Le ministre syrien des AE, Walid al-Mouallem, a indiqué que le discours du président al-Assad au sommet de Doha sur Gaza s'est basé sur les faits et sur les crimes de guerre perpétrés par Israël contre le peuple palestinien, et c'est normal, "qu'on ne peut rester les bras croisés pour appuyer et se solidariser avec nos frères dans la bande de Gaza", a-t-il confirmé.
"Israël a prouvé plus que jamais qu'il est une entité belliciste, prônant l'agression et l'occupation, et il est tout à fait naturel, que ayons des positions adéquates, comme celles annoncées par le président al-Assad", a-t-il ajouté, dans une interview à al-Jazzera, soulignant que "nous sommes dans un état de guerre avec Israël depuis l'occupation de la Palestine en 1948, et cette état est devenu plus accru depuis son occupation du Golan syrien, de la Cisjordanie et de Gaza en 1967.
"L'autre chose annoncée par le président al-Assad c'est de transférer l'initiative de paix arabe du registre des vivants au registre des morts et la suspension des pourparlers de paix entre la Syrie et Israël depuis le 1er jour de l'agression israélien barbare contre la bande de Gaza et Israël doit comprendre que "dent pour dent et œil pour œil", a-t-il noté.
"Celui qui entend la voix de son peuple, c'est lui qui protège sa patrie et sauvegarde sa sécurité, et celui qui entend la voix des autres, nous lui dirons, celui qui mise sur les USA échoue et celui qui mise sur une autre partie en dehors de son peuple est perdant", a-t-il démontré.

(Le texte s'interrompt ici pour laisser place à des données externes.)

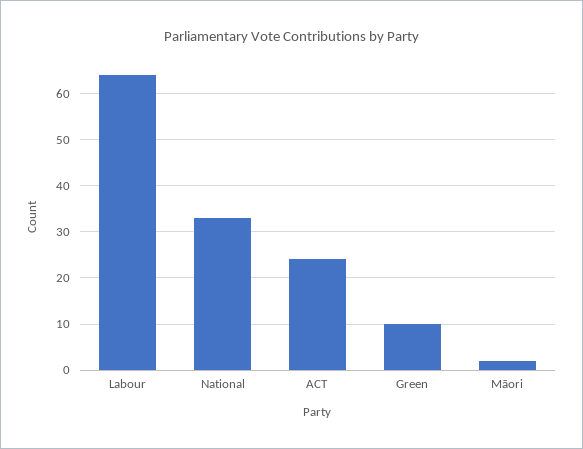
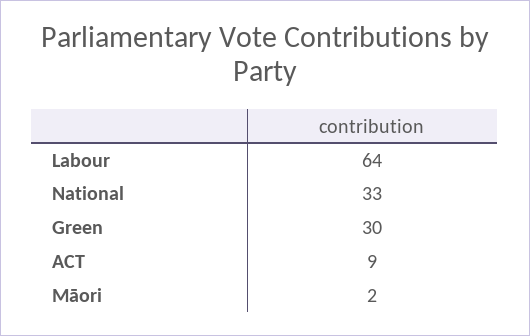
  {
    "Labour": 64,
    "National": 33,
-   "ACT": 25,
+   "ACT": 9,
-   "Green": 10,
+   "Green": 30,
    "Māori": 2
  }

"Ce que dit le président al-Assad renforce davantage la fermeté de nos frères à Gaza et leur résistance à l'occupant, et nous espérons que nos frères nous rejoignent au sommet du Koweit", a-t-il expliqué.

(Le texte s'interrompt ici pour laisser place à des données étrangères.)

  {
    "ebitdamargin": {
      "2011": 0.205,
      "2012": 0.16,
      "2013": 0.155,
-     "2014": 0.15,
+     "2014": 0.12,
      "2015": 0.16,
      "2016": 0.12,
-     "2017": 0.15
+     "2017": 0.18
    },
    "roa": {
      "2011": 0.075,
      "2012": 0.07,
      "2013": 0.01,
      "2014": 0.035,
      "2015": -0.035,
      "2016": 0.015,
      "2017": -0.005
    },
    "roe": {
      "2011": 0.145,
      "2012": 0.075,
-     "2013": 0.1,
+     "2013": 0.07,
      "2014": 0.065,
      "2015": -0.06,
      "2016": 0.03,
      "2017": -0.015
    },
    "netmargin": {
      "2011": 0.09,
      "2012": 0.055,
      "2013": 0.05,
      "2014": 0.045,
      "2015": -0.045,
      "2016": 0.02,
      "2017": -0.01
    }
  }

Pour sa part, Mme Bouthayna Chaabane, conseillère aux affaires politiques et d'information auprès de la présidence syrienne a soutenu que le président al-Assad en tant que président actuel du sommet arabe avait invité à la tenu d'un sommet arabe extraordinaire et l'a réitérée lors de la conférence de presse conjointe avec son homologue français Nicolas Sarkozy à Damas.
Lors d'un entretien à la chaine al-Jazzera, Mme Chaabane a souligné l'importance de la position prise par les pays arabes pour soutenir la population de Gaza en dépit des circonstances et des divisions dans les rangs arabes, ce qui est un bon indice l'avenir des Arabes.
"Ce sommet est un début d'une vaste action arabe sur les scènes arabe, islamique et internationale, car les Israéliens ne sont pas entrain de tuer des Palestiniens à Gaza mais des Arabes. Chaque enfant ou femme tombe en martyr dans la bande de Gaza, c'est pour défendre la nation arabe toute entière. Les dirigeants arabes doivent répondre positivement le pouls des masses arabes qui saluent énergiquement la fermeté de la résistance dans la bande de Gaza", a-t-elle soutenu.
"La cause palestinienne est devenue aujourd'hui non seulement l'affaire des arabes et des Musulmans mais celle de tous les gens libres dans le monde, ce qui instaure des bases à une nouvelle équation dans l'avenir au profit de la Palestine et des Arabes", a-t-elle confirmé.